# First walk how long ?



## emmark (Sep 27, 2009)

Hello everyone just to let you know were doing alot better with megan now on the sleeping in the cage she's good on a night but still does not like the cage in the day and goes mad when we leave the room but like the night time were assuming she will get used to it in time. 
So it's megans first walk on Friday and I've been Reading about how long I should walk her I have read a 5 minute walk is ample for first month and then up it 5 mins each month this sounds a little short to me as I probably won't even get off the street and she runs around in the garden for alot more than a 5 minute walk would give her thanks for any advice everyone.


----------



## grahama (May 4, 2009)

Hi,

took Peanut for her first walk this very night, 20 mins, but only about 10 mins actually walking. 

I have been talking to a well known person in the Vizsla com unity in the UK who has 30 years experience with them. She was talking about walking them till they have had enough, maybe with a little long lead running. Hip dysplacia is only really a problem when you force them to walk/run more that THEY want too. 

As you said theyrun far more around the house and garden than the 15 mins already and they can handle more gentle walking that that. Its all about being sensible with them at this age and more so when they get bigger as bigger does not mean full grown in terms of bones and ligaments etc.
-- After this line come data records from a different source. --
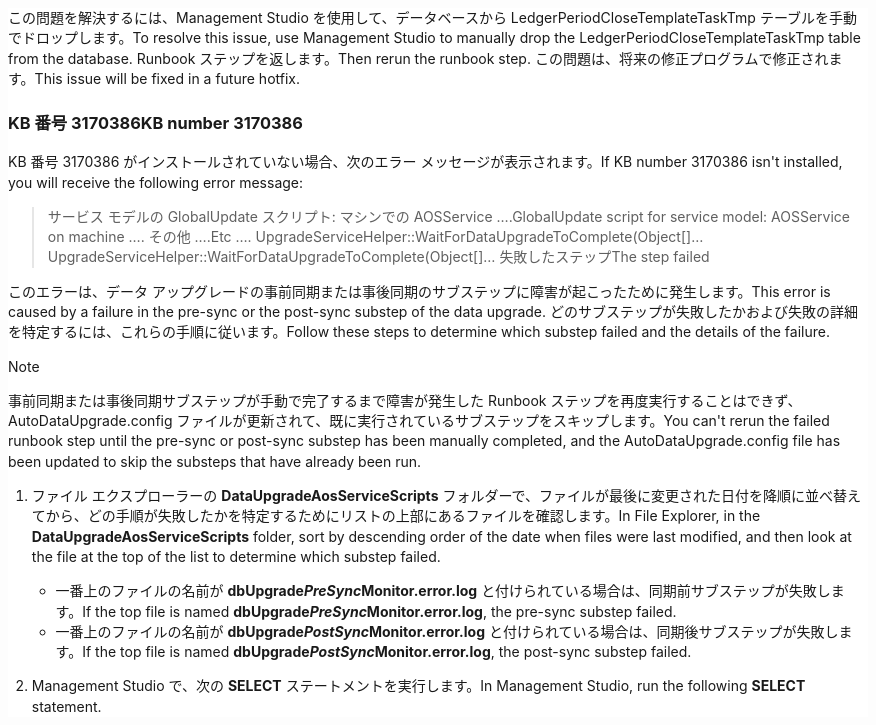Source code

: <span data-ttu-id="7a91b-296">この問題を解決するには、Management Studio を使用して、データベースから LedgerPeriodCloseTemplateTaskTmp テーブルを手動でドロップします。</span><span class="sxs-lookup"><span data-stu-id="7a91b-296">To resolve this issue, use Management Studio to manually drop the LedgerPeriodCloseTemplateTaskTmp table from the database.</span></span> <span data-ttu-id="7a91b-297">Runbook ステップを返します。</span><span class="sxs-lookup"><span data-stu-id="7a91b-297">Then rerun the runbook step.</span></span> <span data-ttu-id="7a91b-298">この問題は、将来の修正プログラムで修正されます。</span><span class="sxs-lookup"><span data-stu-id="7a91b-298">This issue will be fixed in a future hotfix.</span></span>

### <a name="kb-number-3170386"></a><span data-ttu-id="7a91b-299">KB 番号 3170386</span><span class="sxs-lookup"><span data-stu-id="7a91b-299">KB number 3170386</span></span>

<span data-ttu-id="7a91b-300">KB 番号 3170386 がインストールされていない場合、次のエラー メッセージが表示されます。</span><span class="sxs-lookup"><span data-stu-id="7a91b-300">If KB number 3170386 isn't installed, you will receive the following error message:</span></span>

> <span data-ttu-id="7a91b-301">サービス モデルの GlobalUpdate スクリプト: マシンでの AOSService ….</span><span class="sxs-lookup"><span data-stu-id="7a91b-301">GlobalUpdate script for service model: AOSService on machine ….</span></span> <span data-ttu-id="7a91b-302">その他 ….</span><span class="sxs-lookup"><span data-stu-id="7a91b-302">Etc ….</span></span> <span data-ttu-id="7a91b-303">UpgradeServiceHelper::WaitForDataUpgradeToComplete(Object\[\]…</span><span class="sxs-lookup"><span data-stu-id="7a91b-303">UpgradeServiceHelper::WaitForDataUpgradeToComplete(Object\[\]…</span></span> <span data-ttu-id="7a91b-304">失敗したステップ</span><span class="sxs-lookup"><span data-stu-id="7a91b-304">The step failed</span></span>

<span data-ttu-id="7a91b-305">このエラーは、データ アップグレードの事前同期または事後同期のサブステップに障害が起こったために発生します。</span><span class="sxs-lookup"><span data-stu-id="7a91b-305">This error is caused by a failure in the pre-sync or the post-sync substep of the data upgrade.</span></span> <span data-ttu-id="7a91b-306">どのサブステップが失敗したかおよび失敗の詳細を特定するには、これらの手順に従います。</span><span class="sxs-lookup"><span data-stu-id="7a91b-306">Follow these steps to determine which substep failed and the details of the failure.</span></span>

> [!NOTE]
> <span data-ttu-id="7a91b-307">事前同期または事後同期サブステップが手動で完了するまで障害が発生した Runbook ステップを再度実行することはできず、AutoDataUpgrade.config ファイルが更新されて、既に実行されているサブステップをスキップします。</span><span class="sxs-lookup"><span data-stu-id="7a91b-307">You can't rerun the failed runbook step until the pre-sync or post-sync substep has been manually completed, and the AutoDataUpgrade.config file has been updated to skip the substeps that have already been run.</span></span>

1. <span data-ttu-id="7a91b-308">ファイル エクスプローラーの **DataUpgradeAosServiceScripts** フォルダーで、ファイルが最後に変更された日付を降順に並べ替えてから、どの手順が失敗したかを特定するためにリストの上部にあるファイルを確認します。</span><span class="sxs-lookup"><span data-stu-id="7a91b-308">In File Explorer, in the **DataUpgradeAosServiceScripts** folder, sort by descending order of the date when files were last modified, and then look at the file at the top of the list to determine which substep failed.</span></span>

    - <span data-ttu-id="7a91b-309">一番上のファイルの名前が **dbUpgrade*PreSync*Monitor.error.log** と付けられている場合は、同期前サブステップが失敗します。</span><span class="sxs-lookup"><span data-stu-id="7a91b-309">If the top file is named **dbUpgrade*PreSync*Monitor.error.log**, the pre-sync substep failed.</span></span>
    - <span data-ttu-id="7a91b-310">一番上のファイルの名前が **dbUpgrade*PostSync*Monitor.error.log** と付けられている場合は、同期後サブステップが失敗します。</span><span class="sxs-lookup"><span data-stu-id="7a91b-310">If the top file is named **dbUpgrade*PostSync*Monitor.error.log**, the post-sync substep failed.</span></span>

2. <span data-ttu-id="7a91b-311">Management Studio で、次の **SELECT** ステートメントを実行します。</span><span class="sxs-lookup"><span data-stu-id="7a91b-311">In Management Studio, run the following **SELECT** statement.</span></span>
Peanut will run, walk and sniff round the garden for 30 mins + and then I call her in so she can rest, which she does and then she goes again. 

Peanut absolutely loved her first walk, sat on command at roads and didn't do too much pulling seeing as though it as her first time out and I too loved it to be honest!!!

Hope this helps,

Graham


----------



## june (Aug 2, 2009)

I was just about to ask this very question! I have been taking Ruby out for about a week now, just for 15 mins. I wasnt sure how long either. She plays with the boys in the garden for ages after school though. This morning I took her for her first "proper" walk (although it probably took us 10 mins to walk to the field! I tentatively let her off hte lead, she whined a little (as in "mummy i hope youve not brought me here to dump me"!) and she stuck to me like glue. We used to have a beagle that was the complete opposite so it was very sweet. Im sure she will gain more confidence each time. 
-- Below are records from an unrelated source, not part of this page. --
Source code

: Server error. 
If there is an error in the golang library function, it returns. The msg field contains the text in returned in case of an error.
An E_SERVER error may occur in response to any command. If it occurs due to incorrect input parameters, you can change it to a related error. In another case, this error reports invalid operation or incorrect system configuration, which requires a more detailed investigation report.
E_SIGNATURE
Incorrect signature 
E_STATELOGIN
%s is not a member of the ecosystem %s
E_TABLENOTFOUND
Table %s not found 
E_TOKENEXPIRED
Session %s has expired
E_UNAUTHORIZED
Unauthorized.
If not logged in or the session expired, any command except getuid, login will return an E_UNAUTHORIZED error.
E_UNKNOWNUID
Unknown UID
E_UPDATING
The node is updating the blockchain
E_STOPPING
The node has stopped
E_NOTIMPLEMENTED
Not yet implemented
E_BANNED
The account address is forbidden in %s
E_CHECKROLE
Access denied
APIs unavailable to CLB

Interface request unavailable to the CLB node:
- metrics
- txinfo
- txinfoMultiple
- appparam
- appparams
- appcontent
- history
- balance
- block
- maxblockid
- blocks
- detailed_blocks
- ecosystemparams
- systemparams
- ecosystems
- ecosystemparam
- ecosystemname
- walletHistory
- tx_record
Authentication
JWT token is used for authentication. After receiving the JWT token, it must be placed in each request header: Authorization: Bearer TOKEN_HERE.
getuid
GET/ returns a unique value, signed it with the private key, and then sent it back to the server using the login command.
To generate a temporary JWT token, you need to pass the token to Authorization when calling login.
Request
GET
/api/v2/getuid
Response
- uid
How long do we go adding up the 5 mins per month?


----------



## gunnr (Aug 14, 2009)

*How Long? A different Philosophy*

For me, first walks aren't about exercise as much as they are about other things.

First walks are about introducing the puppy to the leash, and the beginning of obedience training, socialization and just generally trying to establish the rapport that I hope to have with my dog. 
I don't time them per se', but more or less set very simple goals such as; getting a few steps at heel( whether on accident or not ) maybe a whoa or two. A stay, or a come. I don't teach sit, so I don't work on that one. 
Very gentle, easy sessions, that always end up, and encompass, lots of petting and handling and messing about. I try to make my puppies think I'm the best thing there is.


----------